#### [To-do item]
Retype the lines from the line with "But let’s look" to the line with "With a better", including both of those lines.

#### [Input]
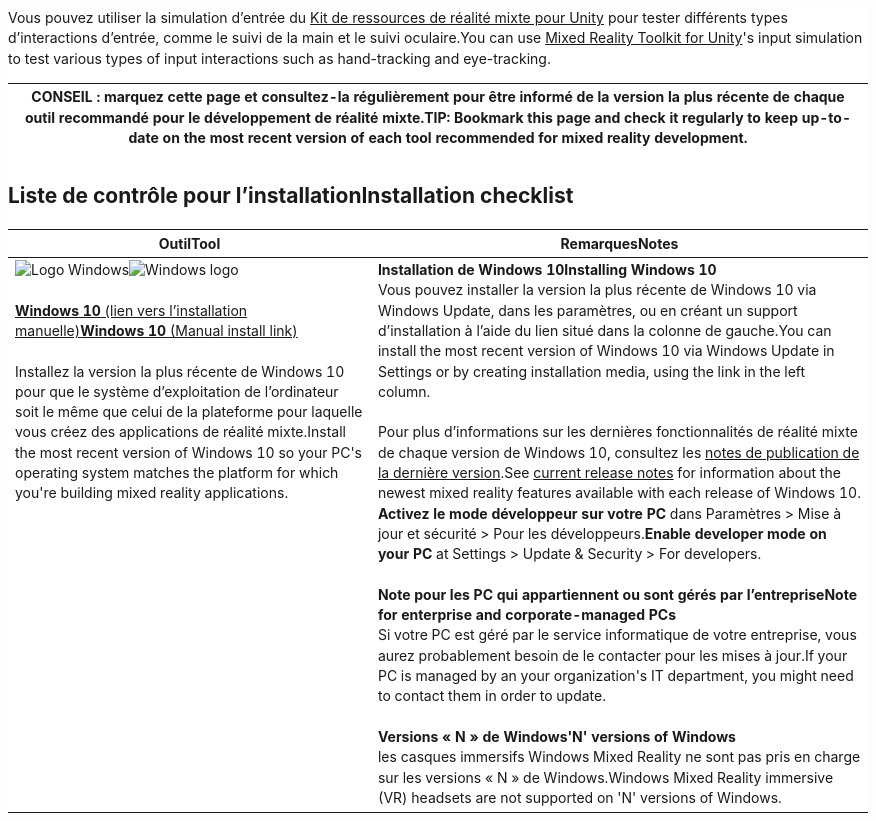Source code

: <span data-ttu-id="72b86-112">Vous pouvez utiliser la simulation d’entrée du [Kit de ressources de réalité mixte pour Unity](https://github.com/Microsoft/MixedRealityToolkit-Unity) pour tester différents types d’interactions d’entrée, comme le suivi de la main et le suivi oculaire.</span><span class="sxs-lookup"><span data-stu-id="72b86-112">You can use [Mixed Reality Toolkit for Unity](https://github.com/Microsoft/MixedRealityToolkit-Unity)'s input simulation to test various types of input interactions such as hand-tracking and eye-tracking.</span></span>

|<span data-ttu-id="72b86-113">CONSEIL : marquez cette page et consultez-la régulièrement pour être informé de la version la plus récente de chaque outil recommandé pour le développement de réalité mixte.</span><span class="sxs-lookup"><span data-stu-id="72b86-113">TIP: Bookmark this page and check it regularly to keep up-to-date on the most recent version of each tool recommended for mixed reality development.</span></span>|
|---|

## <a name="installation-checklist"></a><span data-ttu-id="72b86-114">Liste de contrôle pour l’installation</span><span class="sxs-lookup"><span data-stu-id="72b86-114">Installation checklist</span></span>

| <span data-ttu-id="72b86-115">Outil</span><span class="sxs-lookup"><span data-stu-id="72b86-115">Tool</span></span> | <span data-ttu-id="72b86-116">Remarques</span><span class="sxs-lookup"><span data-stu-id="72b86-116">Notes</span></span> |
|---------|---------|
| <span data-ttu-id="72b86-117">![Logo Windows](images/Windows10_logo.png)</span><span class="sxs-lookup"><span data-stu-id="72b86-117">![Windows logo](images/Windows10_logo.png)</span></span><br><br><span data-ttu-id="72b86-118"><a href="https://www.microsoft.com/software-download/windows10" target="_blank">**Windows 10** (lien vers l’installation manuelle)</a></span><span class="sxs-lookup"><span data-stu-id="72b86-118"><a href="https://www.microsoft.com/software-download/windows10" target="_blank">**Windows 10** (Manual install link)</a></span></span><br><br><span data-ttu-id="72b86-119">Installez la version la plus récente de Windows 10 pour que le système d’exploitation de l’ordinateur soit le même que celui de la plateforme pour laquelle vous créez des applications de réalité mixte.</span><span class="sxs-lookup"><span data-stu-id="72b86-119">Install the most recent version of Windows 10 so your PC's operating system matches the platform for which you're building mixed reality applications.</span></span>  | <span data-ttu-id="72b86-120">**Installation de Windows 10**</span><span class="sxs-lookup"><span data-stu-id="72b86-120">**Installing Windows 10**</span></span> <br> <span data-ttu-id="72b86-121">Vous pouvez installer la version la plus récente de Windows 10 via Windows Update, dans les paramètres, ou en créant un support d’installation à l’aide du lien situé dans la colonne de gauche.</span><span class="sxs-lookup"><span data-stu-id="72b86-121">You can install the most recent version of Windows 10 via Windows Update in Settings or by creating installation media, using the link in the left column.</span></span> <br><br><span data-ttu-id="72b86-122">Pour plus d’informations sur les dernières fonctionnalités de réalité mixte de chaque version de Windows 10, consultez les [notes de publication de la dernière version](https://docs.microsoft.com/windows/mixed-reality/enthusiast-guide/mixed-reality-software).</span><span class="sxs-lookup"><span data-stu-id="72b86-122">See [current release notes](https://docs.microsoft.com/windows/mixed-reality/enthusiast-guide/mixed-reality-software) for information about the newest mixed reality features available with each release of Windows 10.</span></span> <span data-ttu-id="72b86-123">**Activez le mode développeur sur votre PC** dans Paramètres > Mise à jour et sécurité > Pour les développeurs.</span><span class="sxs-lookup"><span data-stu-id="72b86-123">**Enable developer mode on your PC** at Settings > Update & Security > For developers.</span></span> <br><br> <span data-ttu-id="72b86-124">**Note pour les PC qui appartiennent ou sont gérés par l’entreprise**</span><span class="sxs-lookup"><span data-stu-id="72b86-124">**Note for enterprise and corporate-managed PCs**</span></span><br><span data-ttu-id="72b86-125">Si votre PC est géré par le service informatique de votre entreprise, vous aurez probablement besoin de le contacter pour les mises à jour.</span><span class="sxs-lookup"><span data-stu-id="72b86-125">If your PC is managed by an your organization's IT department, you might need to contact them in order to update.</span></span> <br><br> <span data-ttu-id="72b86-126">**Versions « N » de Windows**</span><span class="sxs-lookup"><span data-stu-id="72b86-126">**'N' versions of Windows**</span></span><br> <span data-ttu-id="72b86-127">les casques immersifs Windows Mixed Reality ne sont pas pris en charge sur les versions « N » de Windows.</span><span class="sxs-lookup"><span data-stu-id="72b86-127">Windows Mixed Reality immersive (VR) headsets are not supported on 'N' versions of Windows.</span></span> |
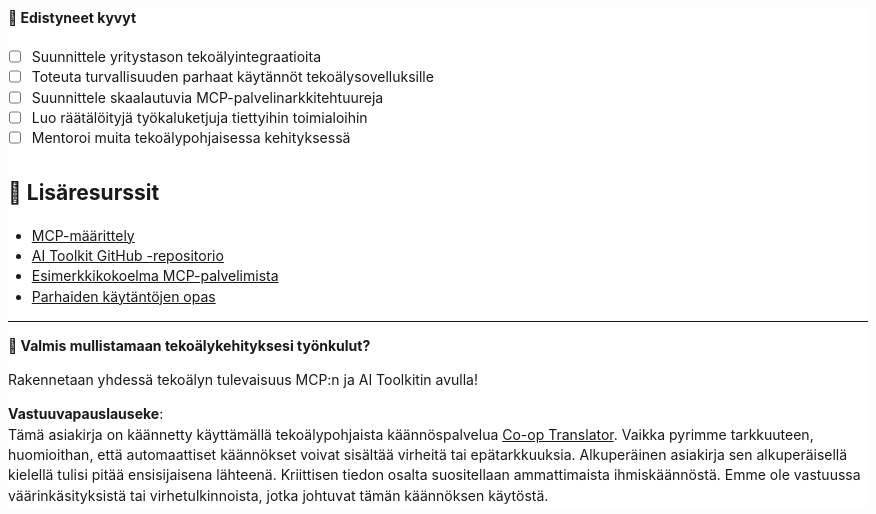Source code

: #### 🚀 Edistyneet kyvyt

- [ ] Suunnittele yritystason tekoälyintegraatioita
- [ ] Toteuta turvallisuuden parhaat käytännöt tekoälysovelluksille
- [ ] Suunnittele skaalautuvia MCP-palvelinarkkitehtuureja
- [ ] Luo räätälöityjä työkaluketjuja tiettyihin toimialoihin
- [ ] Mentoroi muita tekoälypohjaisessa kehityksessä

## 📖 Lisäresurssit

- [MCP-määrittely](https://modelcontextprotocol.io/docs)
- [AI Toolkit GitHub -repositorio](https://github.com/microsoft/vscode-ai-toolkit)
- [Esimerkkikokoelma MCP-palvelimista](https://github.com/modelcontextprotocol/servers)
- [Parhaiden käytäntöjen opas](https://modelcontextprotocol.io/docs/best-practices)

---

**🚀 Valmis mullistamaan tekoälykehityksesi työnkulut?**

Rakennetaan yhdessä tekoälyn tulevaisuus MCP:n ja AI Toolkitin avulla!

**Vastuuvapauslauseke**:  
Tämä asiakirja on käännetty käyttämällä tekoälypohjaista käännöspalvelua [Co-op Translator](https://github.com/Azure/co-op-translator). Vaikka pyrimme tarkkuuteen, huomioithan, että automaattiset käännökset voivat sisältää virheitä tai epätarkkuuksia. Alkuperäinen asiakirja sen alkuperäisellä kielellä tulisi pitää ensisijaisena lähteenä. Kriittisen tiedon osalta suositellaan ammattimaista ihmiskäännöstä. Emme ole vastuussa väärinkäsityksistä tai virhetulkinnoista, jotka johtuvat tämän käännöksen käytöstä.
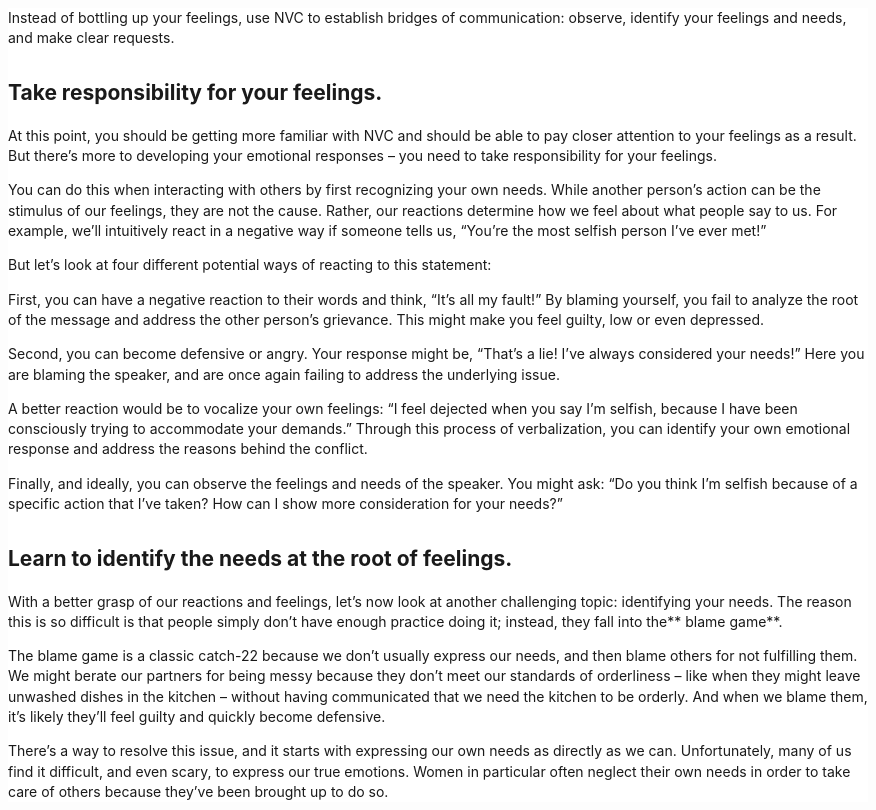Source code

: Instead of bottling up your feelings, use NVC to establish
bridges of communication: observe, identify your feelings and
needs, and make clear requests.

## Take responsibility for your feelings.

At this point, you should be getting more familiar with NVC and
should be able to pay closer attention to your feelings as a
result. But there’s more to developing your emotional responses
– you need to take responsibility for your feelings.

You can do this when interacting with others by first
recognizing your own needs. While another person’s action can
be the stimulus of our feelings, they are not the cause.
Rather, our reactions determine how we feel about what people
say to us. For example, we’ll intuitively react in a negative
way if someone tells us, “You’re the most selfish person I’ve
ever met!”

But let’s look at four different potential ways of reacting to
this statement:

First, you can have a negative reaction to their words and think, “It’s all my fault!” By blaming yourself, you fail to analyze the root of the message and address the other person’s grievance. This might make you feel guilty, low or even depressed.

Second, you can become defensive or angry. Your response might be, “That’s a lie! I’ve always considered your needs!” Here you are blaming the speaker, and are once again failing to address the underlying issue.

A better reaction would be to vocalize your own feelings: “I feel dejected when you say I’m selfish, because I have been consciously trying to accommodate your demands.” Through this process of verbalization, you can identify your own emotional response and address the reasons behind the conflict.

Finally, and ideally, you can observe the feelings and needs of the speaker. You might ask: “Do you think I’m selfish because of a specific action that I’ve taken? How can I show more consideration for your needs?”

## Learn to identify the needs at the root of feelings.

With a better grasp of our reactions and feelings, let’s now look at another challenging topic: identifying your needs. The reason this is so difficult is that people simply don’t have enough practice doing it; instead, they fall into the** blame game**.

The blame game is a classic catch-22 because we don’t usually express our needs, and then blame others for not fulfilling them. We might berate our partners for being messy because they don’t meet our standards of orderliness – like when they might leave unwashed dishes in the kitchen – without having communicated that we need the kitchen to be orderly. And when we blame them, it’s likely they’ll feel guilty and quickly become defensive.

There’s a way to resolve this issue, and it starts with expressing our own needs as directly as we can. Unfortunately, many of us find it difficult, and even scary, to express our true emotions. Women in particular often neglect their own needs in order to take care of others because they’ve been brought up to do so.
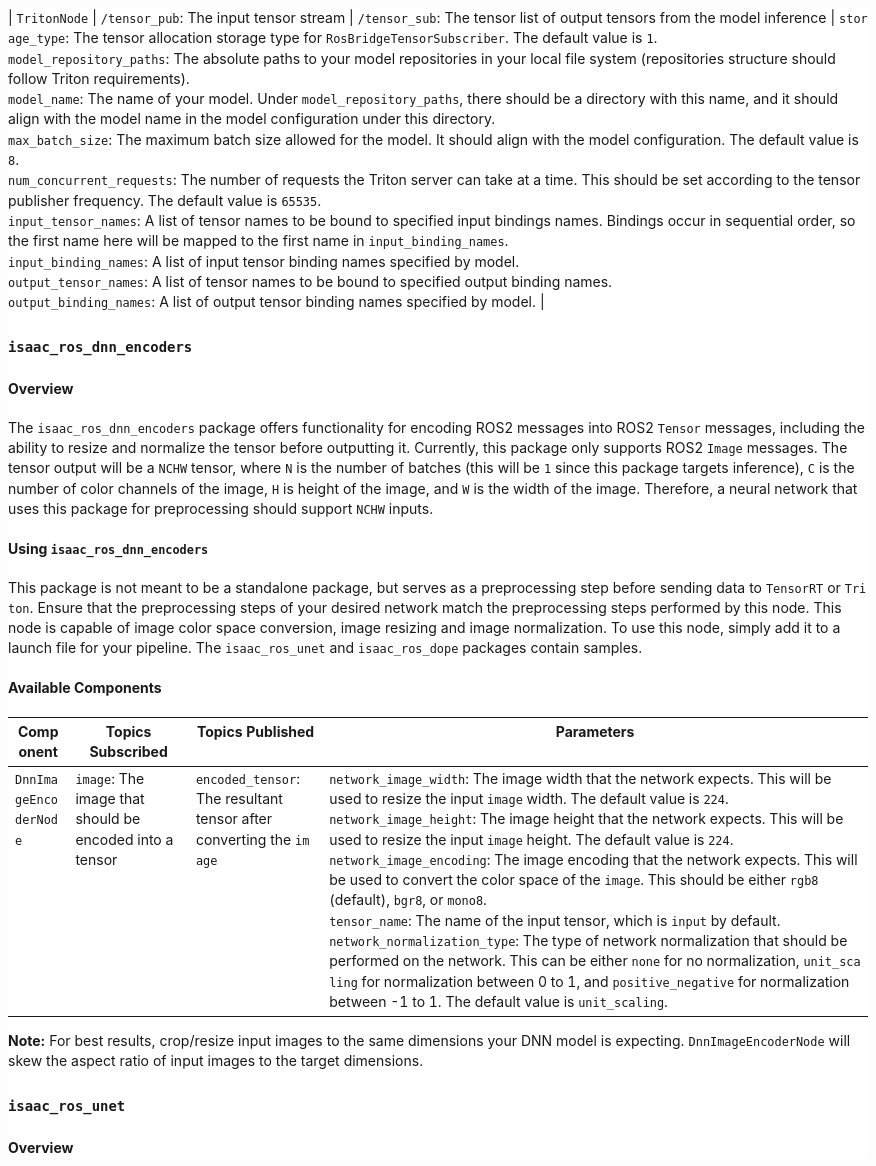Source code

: | `TritonNode` | `/tensor_pub`: The input tensor stream | `/tensor_sub`: The tensor list of output tensors from the model inference | `storage_type`: The tensor allocation storage type for `RosBridgeTensorSubscriber`. The default value is `1`. <br> `model_repository_paths`: The absolute paths to your model repositories in your local file system (repositories structure should follow Triton requirements). <br> `model_name`: The name of your model. Under `model_repository_paths`, there should be a directory with this name, and it should align with the model name in the model configuration under this directory. <br> `max_batch_size`: The maximum batch size allowed for the model. It should align with the model configuration. The default value is `8`. <br> `num_concurrent_requests`: The number of requests the Triton server can take at a time. This should be set according to the tensor publisher frequency. The default value is `65535`. <br> `input_tensor_names`: A list of tensor names to be bound to specified input bindings names. Bindings occur in sequential order, so the first name here will be mapped to the first name in `input_binding_names`. <br> `input_binding_names`: A list of input tensor binding names specified by model. <br> `output_tensor_names`: A list of tensor names to be bound to specified  output binding names. <br> `output_binding_names`: A list of output tensor binding names specified by model. |

### `isaac_ros_dnn_encoders`
#### Overview
The `isaac_ros_dnn_encoders` package offers functionality for encoding ROS2 messages into ROS2 `Tensor`
messages, including the ability to resize and normalize the tensor before outputting it. Currently, this package only supports ROS2 `Image` messages. The tensor output will be a `NCHW` tensor, where `N` is the number of batches (this will be `1` since this package targets inference), `C` is the number of color channels of the image, `H` is height of the image, and `W` is the width of the image. Therefore, a neural network that uses this package for preprocessing should support `NCHW` inputs.
 

#### Using `isaac_ros_dnn_encoders`
This package is not meant to be a standalone package, but serves as a preprocessing step before sending data to
`TensorRT` or `Triton`. Ensure that the preprocessing steps of your desired network match the preprocessing steps
performed by this node. This node is capable of image color space conversion, image resizing and image normalization. To
use this node, simply add it to a launch file for your pipeline. The `isaac_ros_unet` and `isaac_ros_dope` packages
contain samples.

#### Available Components
| Component         | Topics Subscribed                                              | Topics Published                                                                                                                                                                                                           | Parameters                                                                                                                                                                                                                                                                                                                                                                                                                                                                                                                                                                                                                                                                                                            |
| ----------------- | -------------------------------------------------------------- | -------------------------------------------------------------------------------------------------------------------------------------------------------------------------------------------------------------------------- | --------------------------------------------------------------------------------------------------------------------------------------------------------------------------------------------------------------------------------------------------------------------------------------------------------------------------------------------------------------------------------------------------------------------------------------------------------------------------------------------------------------------------------------------------------------------------------------------------------------------------------------------------------------------------------------------------------------------- |
| `DnnImageEncoderNode` | `image`: The image that should be encoded into a tensor | `encoded_tensor`: The resultant tensor after converting the `image` <br> | `network_image_width`: The image width that the network expects. This will be used to resize the input `image` width. The default value is `224`. <br> `network_image_height`: The image height that the network expects. This will be used to resize the input `image` height. The default value is `224`. <br> `network_image_encoding`: The image encoding that the network expects. This will be used to convert the color space of the `image`. This should be either `rgb8` (default), `bgr8`, or `mono8`. <br>  `tensor_name`: The name of the input tensor, which is `input` by default. <br> `network_normalization_type`: The type of network normalization that should be performed on the network. This can be either `none` for no normalization, `unit_scaling` for normalization between 0 to 1, and `positive_negative` for normalization between -1 to 1. The default value is `unit_scaling`. |

**Note:** For best results, crop/resize input images to the same dimensions your DNN model is expecting. `DnnImageEncoderNode` will skew the aspect ratio of input images to the target dimensions.

### `isaac_ros_unet`
#### Overview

#### [Output of the exercise]
But let’s look at four different potential ways of reacting to
this statement:

First, you can have a negative reaction to their words and think, “It’s all my fault!” By blaming yourself, you fail to analyze the root of the message and address the other person’s grievance. This might make you feel guilty, low or even depressed.

Second, you can become defensive or angry. Your response might be, “That’s a lie! I’ve always considered your needs!” Here you are blaming the speaker, and are once again failing to address the underlying issue.

A better reaction would be to vocalize your own feelings: “I feel dejected when you say I’m selfish, because I have been consciously trying to accommodate your demands.” Through this process of verbalization, you can identify your own emotional response and address the reasons behind the conflict.

Finally, and ideally, you can observe the feelings and needs of the speaker. You might ask: “Do you think I’m selfish because of a specific action that I’ve taken? How can I show more consideration for your needs?”

## Learn to identify the needs at the root of feelings.

With a better grasp of our reactions and feelings, let’s now look at another challenging topic: identifying your needs. The reason this is so difficult is that people simply don’t have enough practice doing it; instead, they fall into the** blame game**.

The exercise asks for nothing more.